Tem direito ao auxílio gás em 2026 a família inscrita no Cadastro Único, com renda de até meio salário mínimo por pessoa e CPF do responsável regular. O benefício deixou de ser pago em dinheiro e virou recarga gratuita de botijão de 13 kg, dentro do programa que passou a se chamar Auxílio Gás do Povo.

Quem estava acostumado a ver o vale-gás cair na conta a cada dois meses levou um susto em 2026. O dinheiro parou de entrar e, no lugar dele, apareceu um vale que só funciona na revenda de gás. Muita gente achou que tinha perdido o benefício e passou meses sem retirar nenhum botijão, mesmo continuando na lista.

No escritório, quase toda dúvida sobre esse tema começa com a frase “cortaram o meu auxílio gás”. Na maioria das vezes não houve corte, e sim uma troca de formato que ninguém explicou direito para a família. Neste guia você vai ver quem entra na regra em 2026, quantos botijões cada família recebe e o que fazer quando o benefício é bloqueado de verdade.

Quem tem direito ao auxílio gás em 2026?

Tem direito ao auxílio gás a família inscrita no Cadastro Único, com dados atualizados nos últimos 24 meses e renda mensal de até meio salário mínimo por pessoa. Como o salário mínimo em 2026 é de R$ 1.621, fixado pelo Decreto 12.797/2025, o teto de renda por pessoa fica em R$ 810,50 por mês.

Esse critério vem do próprio texto legal, que alcança a família

inscrita e com dados cadastrais atualizados no Cadastro Único para Programas Sociais (CadÚnico) do governo federal, com renda familiar mensal per capita menor ou igual a meio salário mínimo nacional.

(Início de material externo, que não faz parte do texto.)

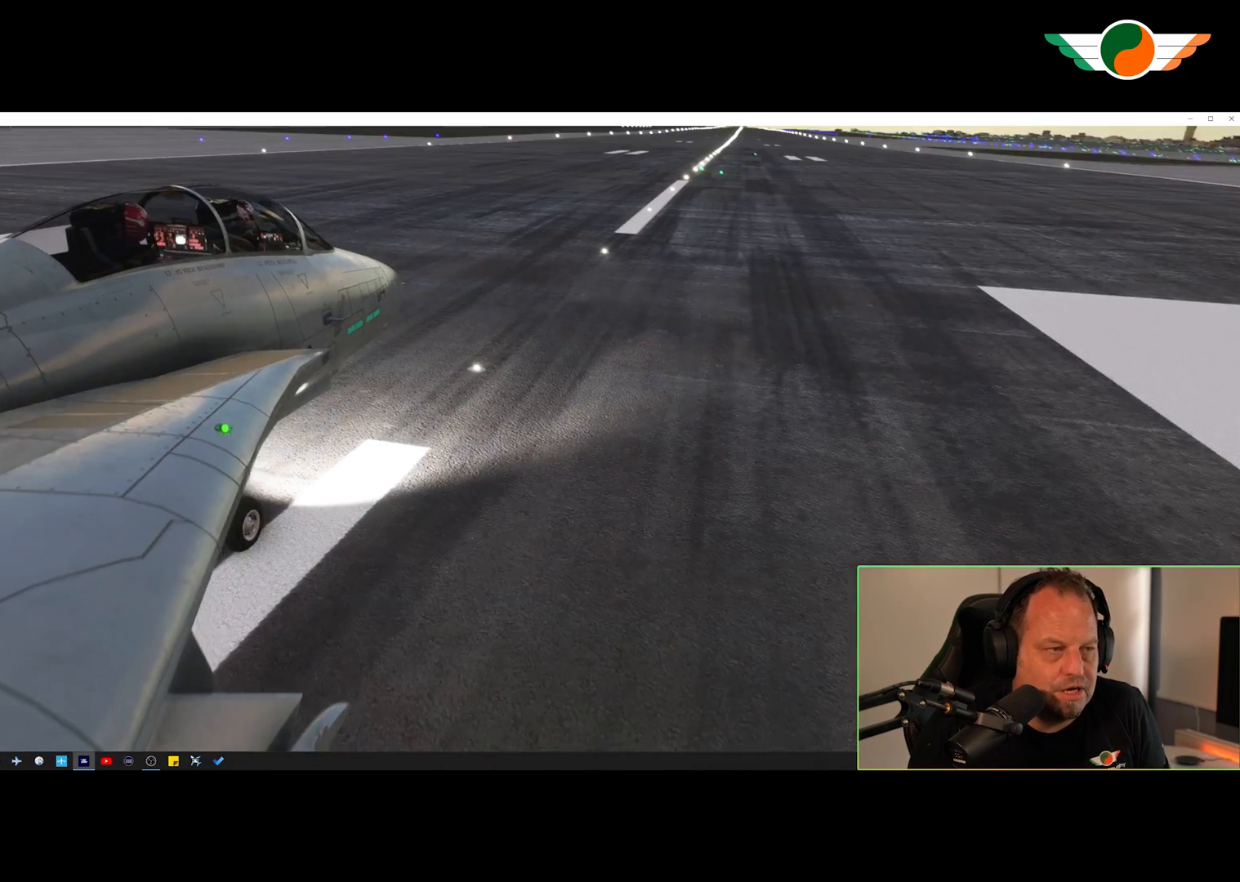
{"buttons": [], "left_stick": "center", "right_stick": "center", "events": [[133, "left_stick", "up"], [200, "right_stick", "left"], [267, "left_stick", "center"], [400, "right_stick", "center"]]}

Além da renda e do cadastro, o responsável familiar precisa ter CPF regular na Receita Federal. Também não pode haver indicativo de óbito no CadÚnico nem processo de averiguação cadastral em aberto, porque qualquer um desses pontos derruba a família da seleção, mesmo com renda baixa.

Uma auxiliar de limpeza de Duque de Caxias mora com a mãe aposentada e dois filhos, e a casa soma R$ 2.400 no mês. A renda por pessoa fica em R$ 600, dentro do critério. Já um casal sem filhos, com R$ 1.800, chega a R$ 900 por pessoa e não entra.

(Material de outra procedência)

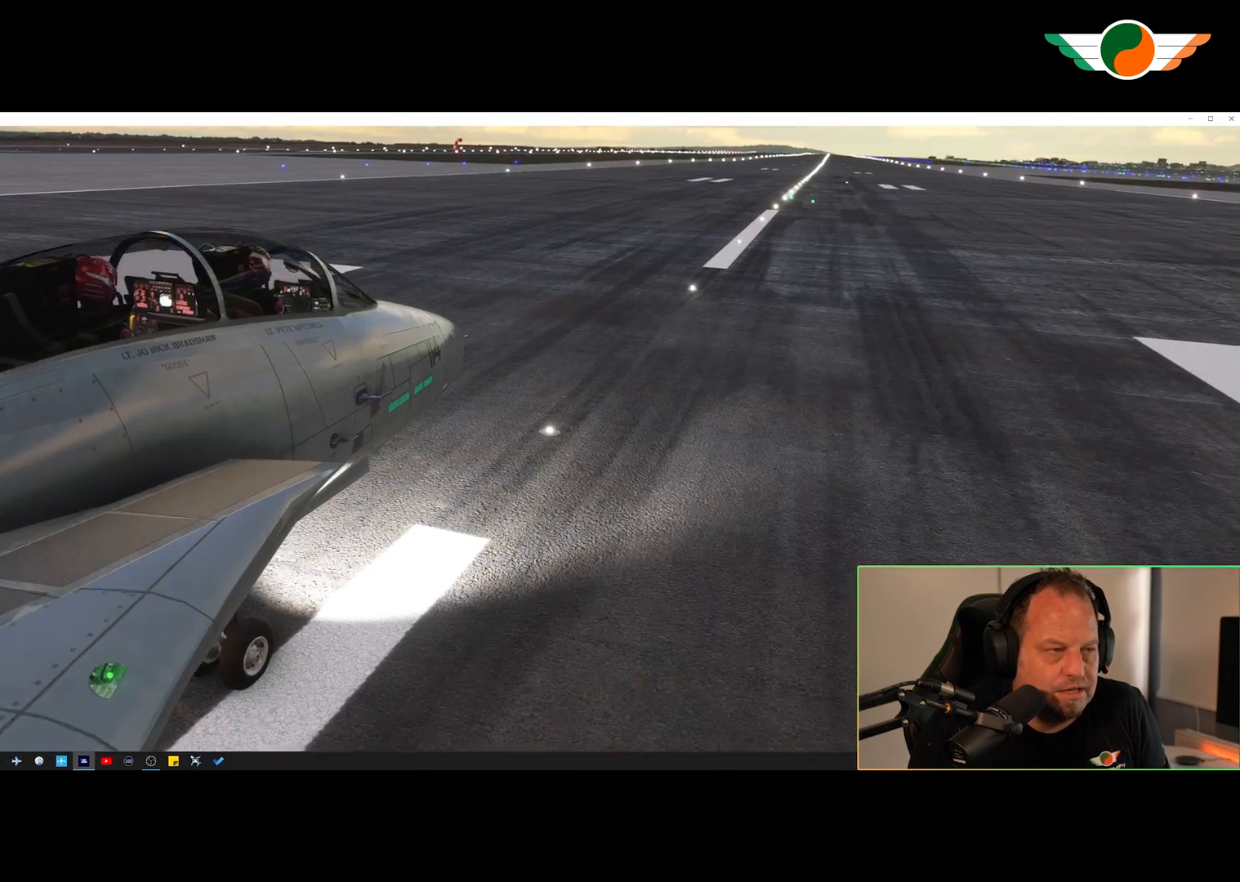
{"buttons": [], "left_stick": "center", "right_stick": "center", "events": [[167, "left_stick", "up-right"], [200, "right_stick", "left"], [267, "left_stick", "center"], [334, "right_stick", "center"]]}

Existe um detalhe que derruba muita gente, porque cumprir o critério de renda não garante o benefício. Na página oficial do Gás do Povo, o MDS informa que a concessão está priorizada para famílias do Bolsa Família com duas ou mais pessoas no mesmo código familiar. Quem mora sozinho fica de fora por ora.

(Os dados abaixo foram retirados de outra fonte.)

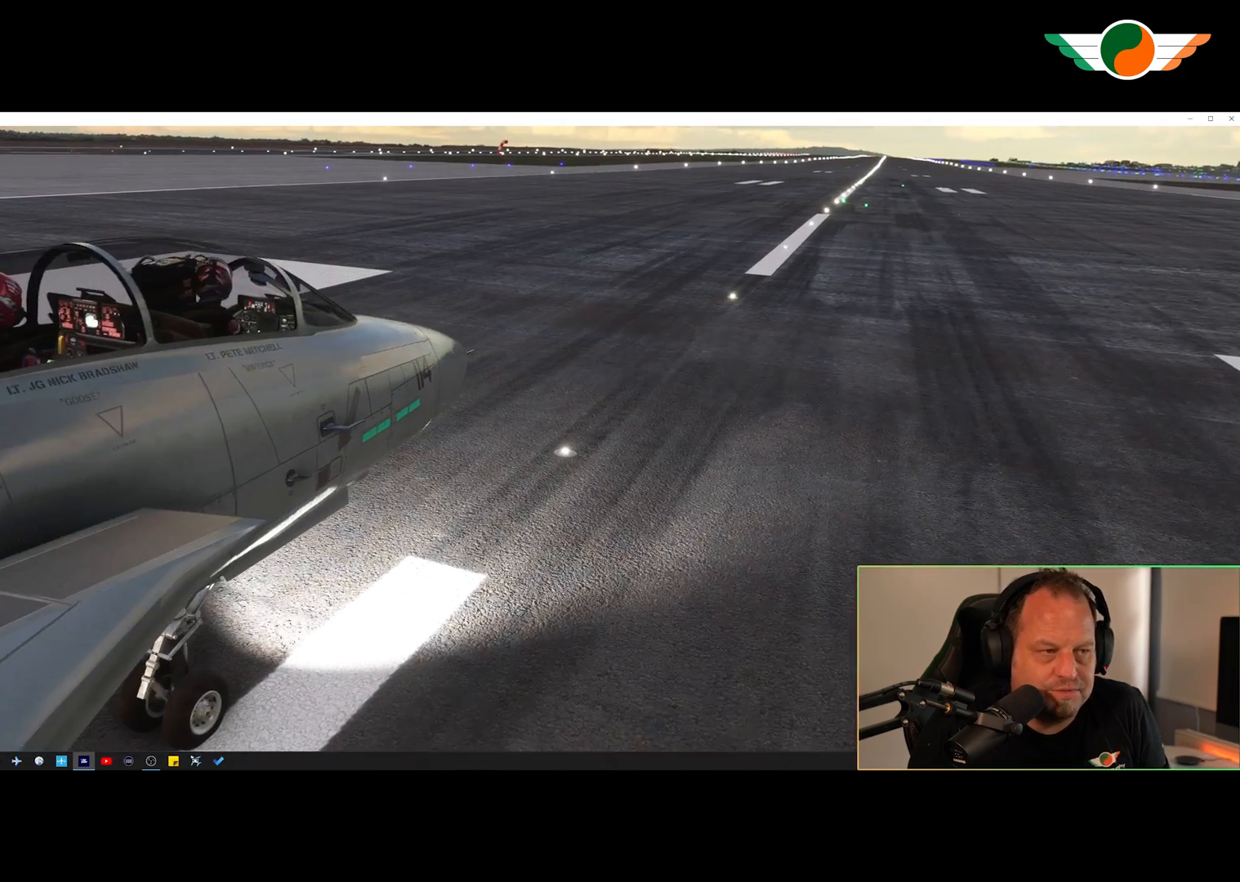
{"buttons": [], "left_stick": "center", "right_stick": "center", "events": [[167, "left_stick", "up"], [300, "left_stick", "center"], [300, "right_stick", "left"], [467, "right_stick", "center"]]}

Na prática, o que eu mais vejo são famílias dentro da renda que nunca foram chamadas, por estarem no CadÚnico sem receber Bolsa Família. Minha orientação para a maioria delas é manter o cadastro em dia e conferir a elegibilidade todo mês, porque a entrada de novas famílias acontece em lotes, conforme o orçamento.

O vale-gás em dinheiro acabou? O que mudou na lei

O pagamento em dinheiro foi substituído pela recarga gratuita do botijão para a maior parte das famílias atendidas. O antigo Auxílio Gás dos Brasileiros, criado pela Lei 14.237/2021, não foi extinto. Ele foi rebatizado e reformulado pela Lei 15.348, de 13 de fevereiro de 2026, que passou a chamá-lo de Auxílio Gás do Povo.

A mudança começou pela Medida Provisória 1.313, editada em setembro de 2025, e o Congresso converteu o texto em norma permanente no início de 2026. Ao noticiar a sanção, o Senado registrou que a lei torna o Gás do Povo uma política permanente, com três trechos vetados, entre eles o das sanções às revendas.

A lei prevê três modalidades de execução, e vale conhecer todas antes de concluir que o dinheiro acabou. Uma é o pagamento monetário, outra é a gratuidade do botijão na revenda autorizada e a terceira é a instalação de biodigestores e de sistemas de cozimento limpo.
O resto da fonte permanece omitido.